Loving your neighborhood to death
There is a good little video over on the NY Times website about the community of Bushwick, 30 years after the New York City black out and the mass looting and fires that happened in that neighborhood. It also takes a look at Bushwick today and the gentrification that’s creeping into this low income community.
Last time I was in New York I had to go to a studio visit in Bushwick and everybody in Manhattan was like, “Why do you want to go to Bushwick? There’s nothing there.” And Sure enough I came out of the subway to old crumbling brick buildings, empty lots surrounded by sheet metal and barbed wire, toughs hanging out at the corner and I thought, this is the real New York, this is like Welcome Back Cotter, this is Barney Miller. I loved it.
After my meeting I went to get a coffee at a new coffee place in an otherwise deserted block, and waiting in line I got talking to a guy who’s a reporter from the New York Times doing a story about Bushwick as the hot new neighborhood.
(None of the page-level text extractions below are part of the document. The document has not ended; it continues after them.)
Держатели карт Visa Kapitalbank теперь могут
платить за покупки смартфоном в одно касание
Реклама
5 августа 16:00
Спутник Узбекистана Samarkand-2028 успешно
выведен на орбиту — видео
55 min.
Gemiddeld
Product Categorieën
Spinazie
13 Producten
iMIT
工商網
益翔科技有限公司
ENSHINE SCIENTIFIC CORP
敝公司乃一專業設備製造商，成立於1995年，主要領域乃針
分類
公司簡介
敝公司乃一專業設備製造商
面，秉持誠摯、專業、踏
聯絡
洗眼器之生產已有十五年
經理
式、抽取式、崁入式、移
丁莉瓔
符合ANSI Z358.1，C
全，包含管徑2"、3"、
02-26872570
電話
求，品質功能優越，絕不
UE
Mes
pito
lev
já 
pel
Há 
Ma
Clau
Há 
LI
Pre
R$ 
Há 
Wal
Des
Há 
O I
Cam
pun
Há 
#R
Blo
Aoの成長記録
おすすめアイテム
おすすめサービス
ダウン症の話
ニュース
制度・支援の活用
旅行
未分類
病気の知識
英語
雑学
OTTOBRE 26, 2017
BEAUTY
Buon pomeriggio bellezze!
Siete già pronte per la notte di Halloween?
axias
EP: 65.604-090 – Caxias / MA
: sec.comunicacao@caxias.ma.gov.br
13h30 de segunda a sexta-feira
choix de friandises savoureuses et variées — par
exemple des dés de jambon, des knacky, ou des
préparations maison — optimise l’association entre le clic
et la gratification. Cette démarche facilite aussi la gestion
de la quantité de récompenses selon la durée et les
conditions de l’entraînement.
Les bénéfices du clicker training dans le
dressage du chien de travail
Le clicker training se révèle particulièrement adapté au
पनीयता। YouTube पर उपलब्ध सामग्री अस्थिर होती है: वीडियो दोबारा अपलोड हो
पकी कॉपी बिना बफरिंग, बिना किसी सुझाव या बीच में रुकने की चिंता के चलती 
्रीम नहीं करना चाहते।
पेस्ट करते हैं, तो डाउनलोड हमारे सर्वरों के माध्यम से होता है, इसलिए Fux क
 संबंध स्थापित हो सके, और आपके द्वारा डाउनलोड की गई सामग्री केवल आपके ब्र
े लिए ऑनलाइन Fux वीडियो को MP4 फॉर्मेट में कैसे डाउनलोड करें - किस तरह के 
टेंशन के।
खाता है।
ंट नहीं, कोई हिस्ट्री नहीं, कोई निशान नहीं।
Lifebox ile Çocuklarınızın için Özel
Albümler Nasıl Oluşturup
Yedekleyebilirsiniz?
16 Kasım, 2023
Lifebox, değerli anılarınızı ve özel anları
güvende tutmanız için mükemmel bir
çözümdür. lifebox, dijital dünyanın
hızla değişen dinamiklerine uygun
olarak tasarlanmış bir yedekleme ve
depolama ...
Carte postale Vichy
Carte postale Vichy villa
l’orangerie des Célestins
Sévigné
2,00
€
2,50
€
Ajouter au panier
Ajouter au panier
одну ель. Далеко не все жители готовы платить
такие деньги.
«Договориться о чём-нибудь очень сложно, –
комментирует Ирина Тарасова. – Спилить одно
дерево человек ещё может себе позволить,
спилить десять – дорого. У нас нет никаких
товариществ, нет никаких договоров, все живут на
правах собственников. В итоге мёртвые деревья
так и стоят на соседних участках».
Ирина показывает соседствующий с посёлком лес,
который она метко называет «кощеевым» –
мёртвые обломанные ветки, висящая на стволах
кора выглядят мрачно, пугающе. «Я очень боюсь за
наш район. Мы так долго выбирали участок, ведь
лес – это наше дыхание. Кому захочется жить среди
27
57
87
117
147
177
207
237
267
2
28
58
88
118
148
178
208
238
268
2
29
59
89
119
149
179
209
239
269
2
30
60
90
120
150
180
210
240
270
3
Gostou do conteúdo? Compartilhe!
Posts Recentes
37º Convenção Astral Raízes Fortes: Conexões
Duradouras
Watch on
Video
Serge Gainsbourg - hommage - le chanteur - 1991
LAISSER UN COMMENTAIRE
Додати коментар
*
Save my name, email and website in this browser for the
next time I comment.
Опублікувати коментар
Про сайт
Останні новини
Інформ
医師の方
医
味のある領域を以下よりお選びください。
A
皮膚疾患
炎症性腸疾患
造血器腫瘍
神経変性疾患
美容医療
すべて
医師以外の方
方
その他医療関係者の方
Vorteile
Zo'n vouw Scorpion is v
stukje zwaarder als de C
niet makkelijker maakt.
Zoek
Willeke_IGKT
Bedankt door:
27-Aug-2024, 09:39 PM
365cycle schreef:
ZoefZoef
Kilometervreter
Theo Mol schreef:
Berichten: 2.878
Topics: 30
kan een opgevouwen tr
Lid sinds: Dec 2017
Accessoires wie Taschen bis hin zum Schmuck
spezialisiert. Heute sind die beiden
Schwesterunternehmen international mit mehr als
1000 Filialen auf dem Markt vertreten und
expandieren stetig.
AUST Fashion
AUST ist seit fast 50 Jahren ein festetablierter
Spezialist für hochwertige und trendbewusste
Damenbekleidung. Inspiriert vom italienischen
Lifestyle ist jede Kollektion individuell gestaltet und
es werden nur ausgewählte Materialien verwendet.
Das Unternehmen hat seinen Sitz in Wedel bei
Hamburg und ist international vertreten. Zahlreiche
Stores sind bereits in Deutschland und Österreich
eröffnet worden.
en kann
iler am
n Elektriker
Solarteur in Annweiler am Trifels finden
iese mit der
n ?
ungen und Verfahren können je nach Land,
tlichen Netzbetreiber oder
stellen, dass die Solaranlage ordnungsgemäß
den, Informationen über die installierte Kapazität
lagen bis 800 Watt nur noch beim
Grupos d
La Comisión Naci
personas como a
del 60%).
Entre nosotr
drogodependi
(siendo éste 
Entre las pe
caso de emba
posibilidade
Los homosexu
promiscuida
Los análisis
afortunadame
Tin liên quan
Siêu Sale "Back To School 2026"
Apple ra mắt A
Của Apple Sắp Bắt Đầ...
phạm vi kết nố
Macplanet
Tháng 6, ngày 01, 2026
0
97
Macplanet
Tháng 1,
And I’m thinking it’s already over. I’m here, you’re here and this is the beginning of the end for this neighborhood.
What do you do, when rents are so high that you move to these otherwise ignored neighborhoods, and just by moving there you become part of it’s downfall? By trying to take advantage of cheap real estate you make it unaffordable for the people who live there in the first place?
This is not just a New York problem. It’s an everywhere problem. Sometimes even in smaller towns. As artists, musicians, designers etc we usually try to distance ourselves from the whole gentrification issue. We always play victim. It’s always someone else who’s gentrifying, but we are part of the problem. We are the first gentrifiers.